## What needs to be done:
Set down word for word the passage of the text on U.S. mathematics performance, starting with "There is a problem" and going on through "and other subjects.".

## Text shown:
☆ ☆ ☆ ☆ ☆ ☆ ☆

I can verify that statement because I have seen mathematics curriculum
materials from other countries. (I read Chinese, and own dozens of Chinese-
language mathematics textbooks from China and Taiwan, and I have found English
translations of textbooks from several other countries in academic libraries
in my town.) Doing thorough research on this subject, not the kind of research
that a weekly magazine columnist or blogger does, but THOROUGH research, puts
the lie to the idea that it is mainly demographic characteristics of the
United States population that put the United States so far behind the top-
performing countries. Review just how stark the differences in performance
levels are,

<http://pirls.bc.edu/timss2007/PDF/T07_M_IR_Chapter1.pdf>

and then check the work of researchers who are analyzing where the problem
really is in the United States.

There is a problem of a bottom-performing group in the United States, but it
is a problem of a bottom-performing group of teachers who are unable to teach
primary school subjects. Encouraging the bottom 5 percent of teachers in the
United States year on year to find new occupations would help enormously,

[http://edpro.stanford.edu/hanushek/admin/pages/files/uploads...](http://edpro.stanford.edu/hanushek/admin/pages/files/uploads/Hanushek%202009%20CNTP%20ch%208.pdf)

but meanwhile some people are showing the courage and research orientation to
identify ways to help the learners in the United States who need the most help
to learn more mathematics and other subjects.

<http://www.teachingasleadership.org/>

☆ ☆ ☆ ☆ ☆ ☆ ☆

## Dataset extract:
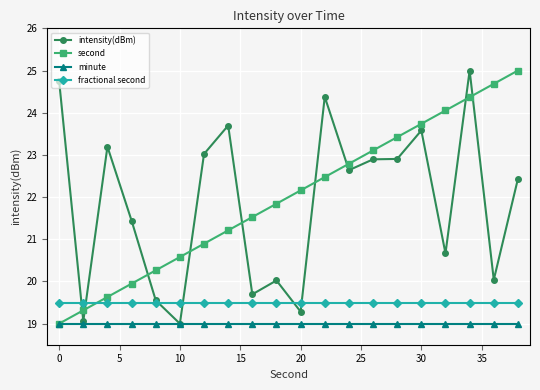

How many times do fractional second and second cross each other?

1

☆ ☆ ☆ ☆ ☆ ☆ ☆

## Expected answer:
There is a problem of a bottom-performing group in the United States, but it
is a problem of a bottom-performing group of teachers who are unable to teach
primary school subjects. Encouraging the bottom 5 percent of teachers in the
United States year on year to find new occupations would help enormously,

[http://edpro.stanford.edu/hanushek/admin/pages/files/uploads...](http://edpro.stanford.edu/hanushek/admin/pages/files/uploads/Hanushek%202009%20CNTP%20ch%208.pdf)

but meanwhile some people are showing the courage and research orientation to
identify ways to help the learners in the United States who need the most help
to learn more mathematics and other subjects.